Personal information
- Full name: Juan Díaz Prendes
- Date of birth: 28 June 1977 (age 47)
- Place of birth: Gijón, Spain
- Height: 1.84 m (6 ft 0 in)
- Position(s): Midfielder

Youth career
- 1987–1991: Victoria Perlora
- 1991–1995: Sporting Gijón

Senior career*
- Years: Team / Apps / (Gls)
- 1996–1997: Candás
- 1997–1998: Gijón Industrial
- 1998–2001: Sporting Gijón B / 75 / (6)
- 2001–2006: Sporting Gijón / 202 / (9)
- 2006–2007: Gimnàstic / 30 / (0)
- 2007–2009: Polideportivo Ejido / 64 / (0)
- 2010: Montañeros / 13 / (1)
- 2010–2011: Alcalá /  / (1)
- 2011–2013: Avilés

= Juan Díaz (footballer, born 1977) =

Spanish footballer

Juan Díaz Prendes (born 28 June 1977) is a Spanish retired footballer who played as a midfielder.

==Career==
Born in Gijón, Asturias, Juan Díaz joined Sporting de Gijón in 1991 at the age of 14.

After several years playing in Asturias, he made his professional debut in Segunda División with Sporting Gijón on 28 January 2001, in an away win against Universidad de Las Palmas by 2–0.

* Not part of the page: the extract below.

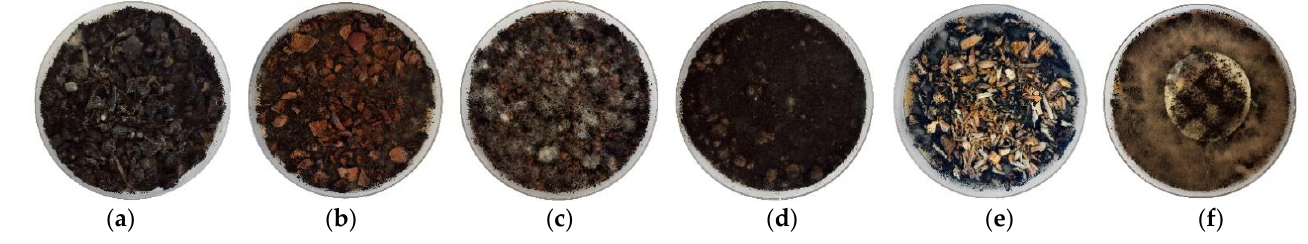
Figure 9. Mould growth (test with culture media) after four weeks: ( a ) grape press waste; ( b ) hazelnut shells; ( c ) olive press waste; ( d ) spent coffee grounds ( e ) wood chips; ( f ) filter paper control.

At the end of the 2005–06 season, Juan Díaz signed with Gimnàstic de Tarragona, freshly promoted to La Liga. He played his first game in the top tier on 27 August 2006, as a starter in the away win by 1–0 against RCD Espanyol.

He finally retired in 2013 after playing two years with Real Avilés.